Но что делать, если придет повестка? Его главная задача не совершать убийства, так что если он попадет на учения где-нибудь внутри страны, то это еще полбеды, да пусть даже его отправят па фронт, лишь бы не пришлось участвовать в сражении. Если ему повезет, он, возможно, вернется домой, ни разу и не побывав в бою. Так, в расчете на везение можно просуществовать определенное время, а если дойдет до того, что все же надо будет стрелять, тогда просто отказаться от этого. Такие мысли тоже приходили ему в голову.
Но по правде говоря, он с самого начала понимал, что единственно возможная для него форма отказа – это самоубийство. Поэтому самый верный способ поведения – жить до последней возможности, а за миг до крайнего момента покончить с собой; если же все пойдет хорошо, он уцелеет, вернется домой и станет жить дальше. Значит, можно спокойно отправляться в армию. Значит, можно.
Но, придя к этому выводу, он услышал, как внутренний голос кричит в его душе: «Нет!» Даже если он не будет участвовать в сражениях, ему не перенести армейскую жизнь. Не простит он себе и учений во имя той цели, что идет вразрез с его совестью. Военное обучение в студенческие годы, пожалуй, было просто детской игрой. А жизнь в армии ведет прямехонько к резне. К тому же, если их отправят на континент и он окажется неожиданно втянутым в сражение, кто знает, сможет ли он сразу же покончить с собой, если события застанут его врасплох?
– И еще одно. Ты знаешь, что, несмотря на мою робость, я очень высокомерен. Двадцать лет назад мое высокомерие граничило почти с сумасшествием.
Когда он окончил университет, профессор предложил ему поступить на службу в одно издательство. Я бы лично с благодарностью отнесся к искренним заботам профессора о моей будущей работе, но он, вспылив, отказался. Если бы я был на его месте и это предложение пришлось бы мне не по душе, я отклонил бы его под благовидным предлогом, щадя чувства профессора. Такой ответ диктовался обычным здравым смыслом, даже не житейской мудростью, хотя такт в этом случае и с эгоистической точки зрения избавил бы его от лишних неприятностей. Однако он заявил профессору: «Я не для того учился в университете, чтобы работать на других». Говорят, профессор сказал ему на это с откровенной неприязнью: «Тогда поступай как знаешь».

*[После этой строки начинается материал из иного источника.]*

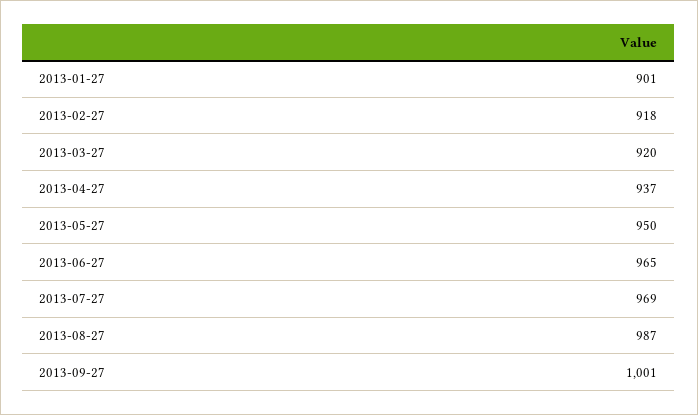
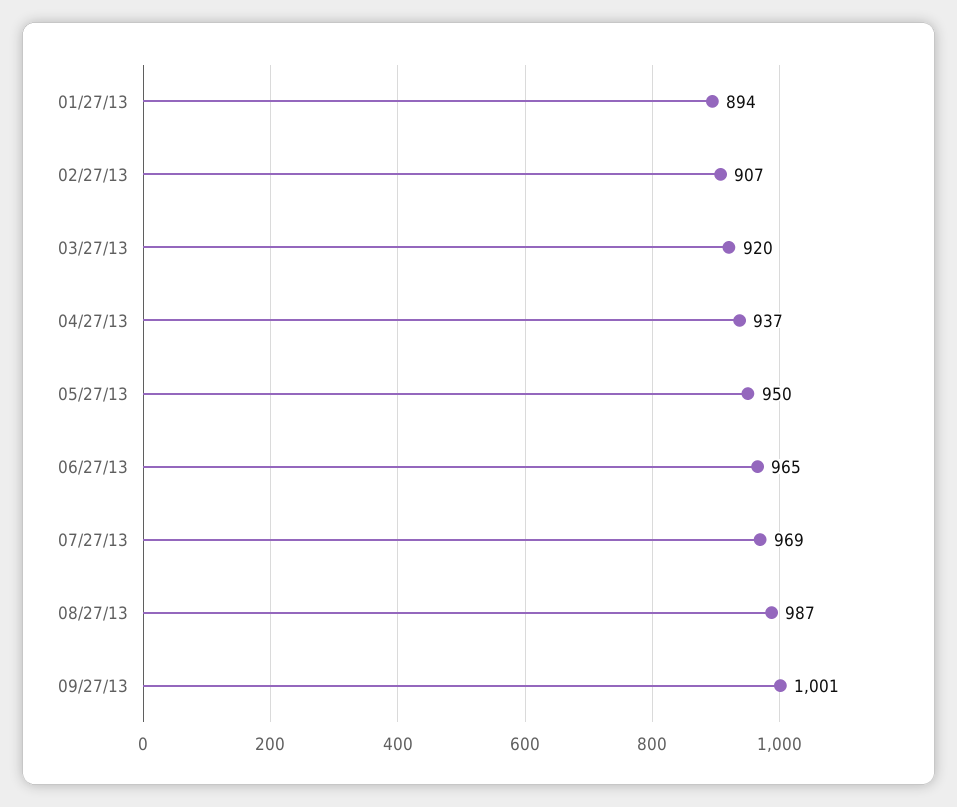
  {
-   "2013-01-27": 901,
+   "2013-01-27": 894,
-   "2013-02-27": 918,
+   "2013-02-27": 907,
    "2013-03-27": 920,
    "2013-04-27": 937,
    "2013-05-27": 950,
    "2013-06-27": 965,
    "2013-07-27": 969,
    "2013-08-27": 987,
    "2013-09-27": 1001
  }

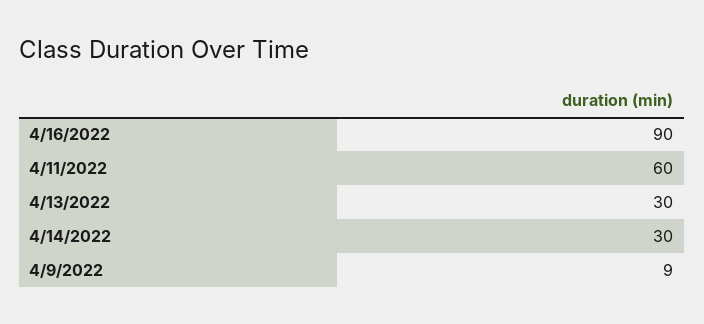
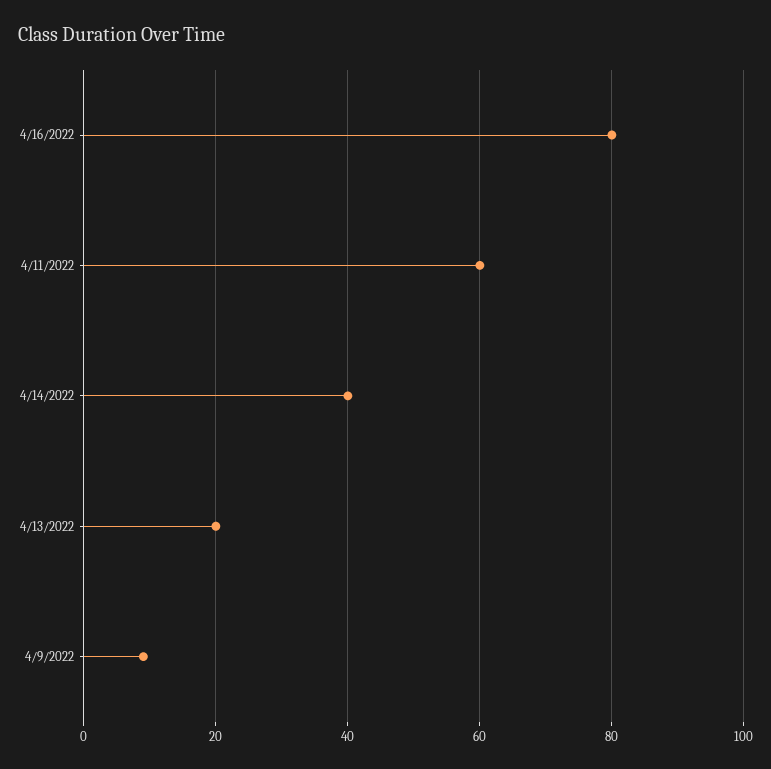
  {
-   "4/16/2022": 90,
+   "4/16/2022": 80,
    "4/11/2022": 60,
-   "4/13/2022": 30,
+   "4/13/2022": 20,
-   "4/14/2022": 30,
+   "4/14/2022": 40,
    "4/9/2022": 9
  }

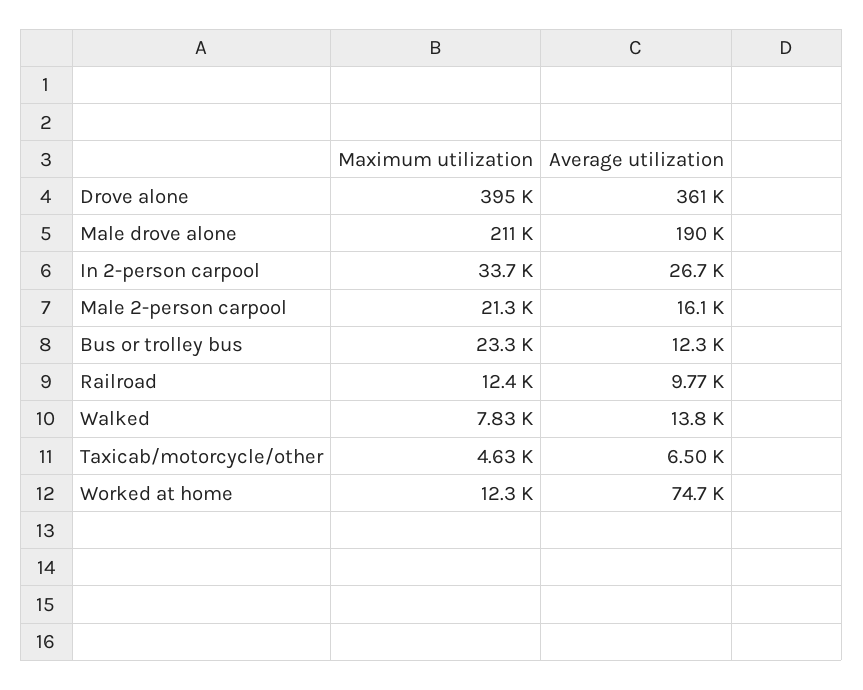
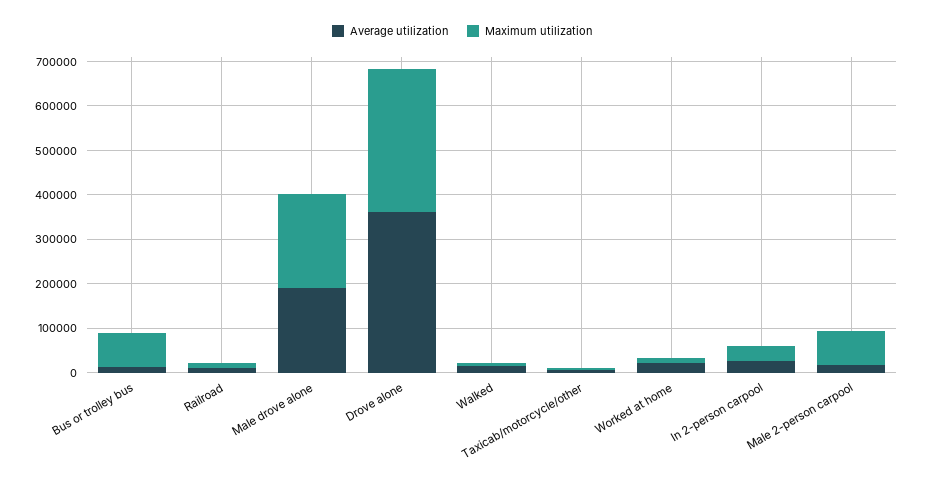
  {
    "Maximum utilization": {
-     "Drove alone": 395000,
+     "Drove alone": 320000,
      "Male drove alone": 211000,
      "In 2-person carpool": 33700,
-     "Male 2-person carpool": 21300,
+     "Male 2-person carpool": 80000,
-     "Bus or trolley bus": 23300,
+     "Bus or trolley bus": 80000,
      "Railroad": 12400,
      "Walked": 7830,
      "Taxicab/motorcycle/other": 4630,
      "Worked at home": 12300
    },
    "Average utilization": {
      "Drove alone": 361000,
      "Male drove alone": 190000,
      "In 2-person carpool": 26700,
      "Male 2-person carpool": 16100,
      "Bus or trolley bus": 12300,
      "Railroad": 9770,
      "Walked": 13800,
      "Taxicab/motorcycle/other": 6500,
-     "Worked at home": 74700
+     "Worked at home": 20000
    }
  }

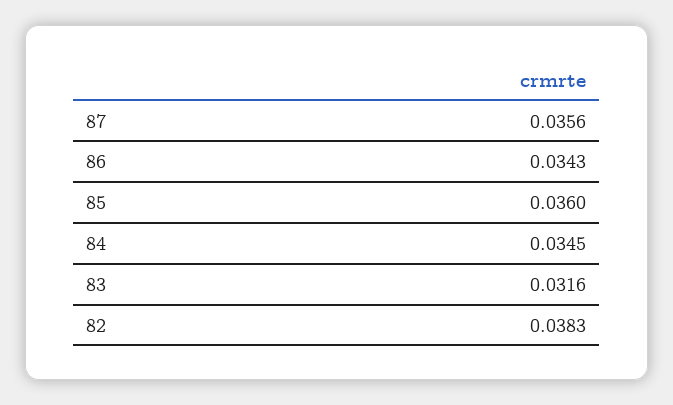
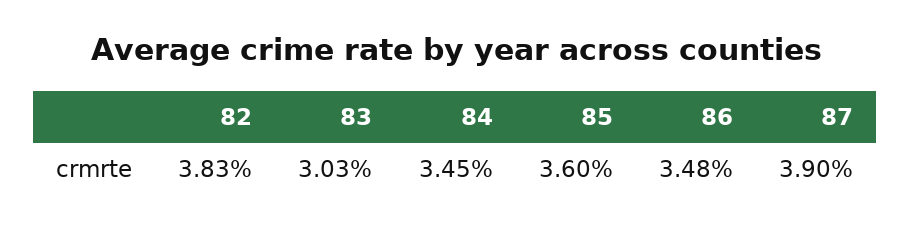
  {
-   "87": 0.0356,
+   "87": 0.039,
-   "86": 0.0343,
+   "86": 0.0348,
    "85": 0.036,
    "84": 0.0345,
-   "83": 0.0316,
+   "83": 0.0303,
    "82": 0.0383
  }

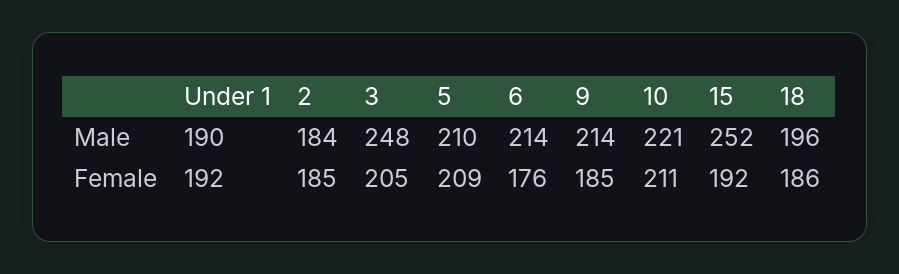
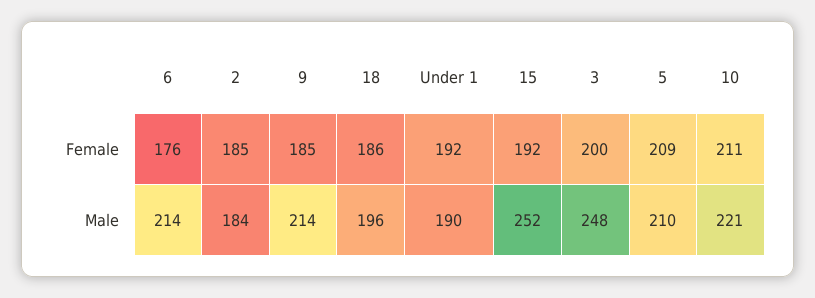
  {
    "Under 1": {
      "Male": 190,
      "Female": 192
    },
    "2": {
      "Male": 184,
      "Female": 185
    },
    "3": {
      "Male": 248,
-     "Female": 205
+     "Female": 200
    },
    "5": {
      "Male": 210,
      "Female": 209
    },
    "6": {
      "Male": 214,
      "Female": 176
    },
    "9": {
      "Male": 214,
      "Female": 185
    },
    "10": {
      "Male": 221,
      "Female": 211
    },
    "15": {
      "Male": 252,
      "Female": 192
    },
    "18": {
      "Male": 196,
      "Female": 186
    }
  }

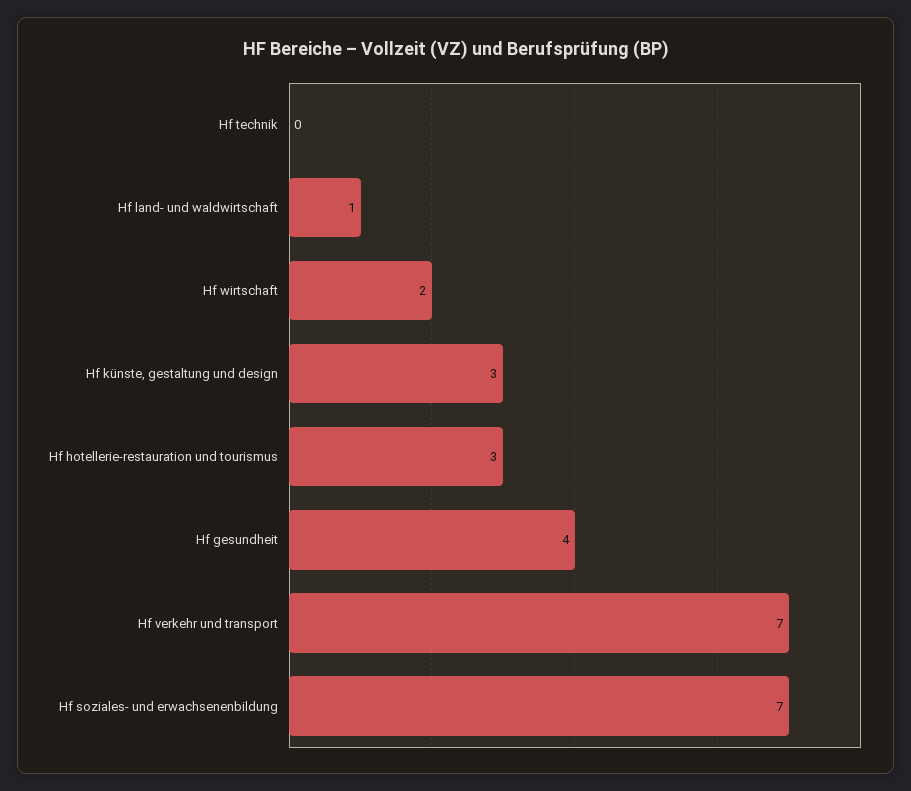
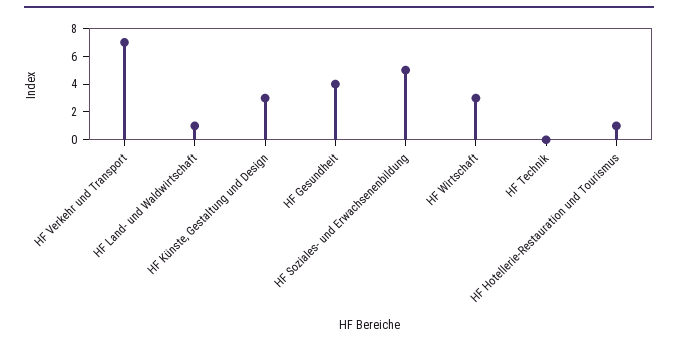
  {
    "Hf technik": 0,
    "Hf land- und waldwirtschaft": 1,
-   "Hf wirtschaft": 2,
+   "Hf wirtschaft": 3,
    "Hf künste, gestaltung und design": 3,
-   "Hf hotellerie-restauration und tourismus": 3,
+   "Hf hotellerie-restauration und tourismus": 1,
    "Hf gesundheit": 4,
    "Hf verkehr und transport": 7,
-   "Hf soziales- und erwachsenenbildung": 7
+   "Hf soziales- und erwachsenenbildung": 5
  }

Из аудитории он пришел прямо ко мне и все рассказал, прибавив, что и сам не понимает, зачем он так заносчиво держался с профессором. Но все же признался, что в тот момент, когда услышал слова профессора, неподдельный гнев всколыхнулся в его душе. Выдержка в самом деле часто ему изменяет.
Тому есть такой пример. Когда началась война е США и Англией, я поступил на службу в армию и как-то однажды встретил его случайно в городском трамвае. Я был в офицерском мундире. Он протиснулся поближе ко мне и вдруг напустился на меня. «Я вижу, тебе не стыдно носить эту форму!» – кричал он так громко, что всем в вагоне было слышно. Мужества он лишен совершенно. До того малодушен, что, стоит– ему уколоть палец и покажется капелька крови, он уже убежден, что теперь у него будет малокровие. Но в какое-то мгновение в его душе рождается некий импульс и он может совершить отчаянный поступок. Поносить мундир в присутствии незнакомых пассажиров, да еще в разгар Великой восточно-азиатской войны, – только жившие в ту эпоху поймут, как это было опасно и нелепо. Если его не выбросили из трамвая и не избили до полусмерти, то лишь потому, что никто не понял, что он собой представляет, до того странно по тем временам он выглядел. Волосы длиннее обычного (ведь я не военный, думал он), фетровая шляпа, пиджак и, конечно, никаких гетр на ногах – пассажирам трамвая наверняка было не по себе. Не то сумасшедший, не то выполняет специальное задание, а может, имеет особые привилегии, иначе не вел бы таких опасных речей. Его одежда и высказывания оскорбляли здравый смысл окружающих, но, к счастью, это же спасло его от опасности. Любой жандарм мог тогда очень просто арестовать его.